The title of the Newsday story reads: Letters tell an alternate story in Fort Dix case
Curious? What story might that be? The letters haven’t been released so the reader is left to guess. Here’s ours:
He’s a good boy. He’s never been in trouble before. They weren’t really going to kill any U.S. soldiers. Jihad is an inner struggle. They were set up. It’s all a big misunderstanding. The jury is racist. You’re an Islamophobe. The formerly war on terror is really an unjust war on all Muslims. The video of the convicted terror plotters in camouflage firing weapons as if in a war zone, that was just kids having fun, on a freezing, snow filled, winter day.

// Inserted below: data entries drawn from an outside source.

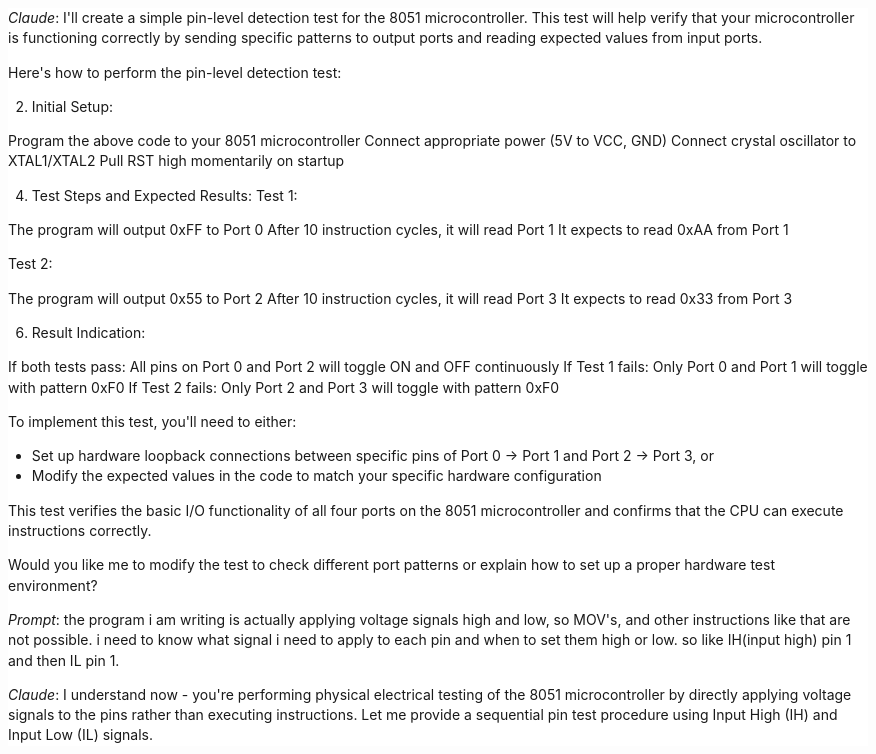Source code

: _Claude_:
I'll create a simple pin-level detection test for the 8051 microcontroller. This test will help verify that your microcontroller is functioning correctly by sending specific patterns to output ports and reading expected values from input ports.



Here's how to perform the pin-level detection test:

2. Initial Setup:

Program the above code to your 8051 microcontroller
Connect appropriate power (5V to VCC, GND)
Connect crystal oscillator to XTAL1/XTAL2
Pull RST high momentarily on startup


4. Test Steps and Expected Results:
Test 1:

The program will output 0xFF to Port 0
After 10 instruction cycles, it will read Port 1
It expects to read 0xAA from Port 1

Test 2:

The program will output 0x55 to Port 2
After 10 instruction cycles, it will read Port 3
It expects to read 0x33 from Port 3


6. Result Indication:

If both tests pass: All pins on Port 0 and Port 2 will toggle ON and OFF continuously
If Test 1 fails: Only Port 0 and Port 1 will toggle with pattern 0xF0
If Test 2 fails: Only Port 2 and Port 3 will toggle with pattern 0xF0



To implement this test, you'll need to either:

- Set up hardware loopback connections between specific pins of Port 0 → Port 1 and Port 2 → Port 3, or
- Modify the expected values in the code to match your specific hardware configuration

This test verifies the basic I/O functionality of all four ports on the 8051 microcontroller and confirms that the CPU can execute instructions correctly.

Would you like me to modify the test to check different port patterns or explain how to set up a proper hardware test environment?

_Prompt_:
the program i am writing is actually applying voltage signals high and low, so MOV's, and other instructions like that are not possible. i need to know what signal i need to apply to each pin and when to set them high or low. so like IH(input high) pin 1  and then IL pin 1.

_Claude_:
I understand now - you're performing physical electrical testing of the 8051 microcontroller by directly applying voltage signals to the pins rather than executing instructions. Let me provide a sequential pin test procedure using Input High (IH) and Input Low (IL) signals.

Meanwhile, note the respect, or lack thereof, for U.S. law or process by some who actually believe enough letters will overturn a guilty jury verdict. Of course it could just be a ploy to influence the judge to issue a lighter sentence.Will the judge be swayed? (update below)
MOUNT LAUREL, N.J. – Relatives of five men convicted last year of plotting to kill military personnel are still professing their innocence.
Family members have been writing letters to a federal judge in Camden, asking him to overrule the jury’s verdict.
Their lawyers are expected to make similar pleas in court Thursday. It will be the first court appearance for the men since December, when a jury found them guilty of plotting to kill military personnel but acquitted them on attempted murder charges.
Government lawyers say the men may have been targeting soldiers at Fort Dix.
The men could face life in prison if the verdicts stand. All are Muslim immigrants age 30 and younger who lived for years in the Philadelphia suburb of Cherry Hill.
A judge upheld the guilty verdicts on Thursday of five Muslim immigrants convicted of plotting to massacre U.S. soldiers, ruling the government provided ample evidence. U.S. District Judge Robert Kugler’s decision angered several of the convicted men and their family members, who began shouting “Allah akbar” — Arabic for “God is great” — as the men were led from the courtroom.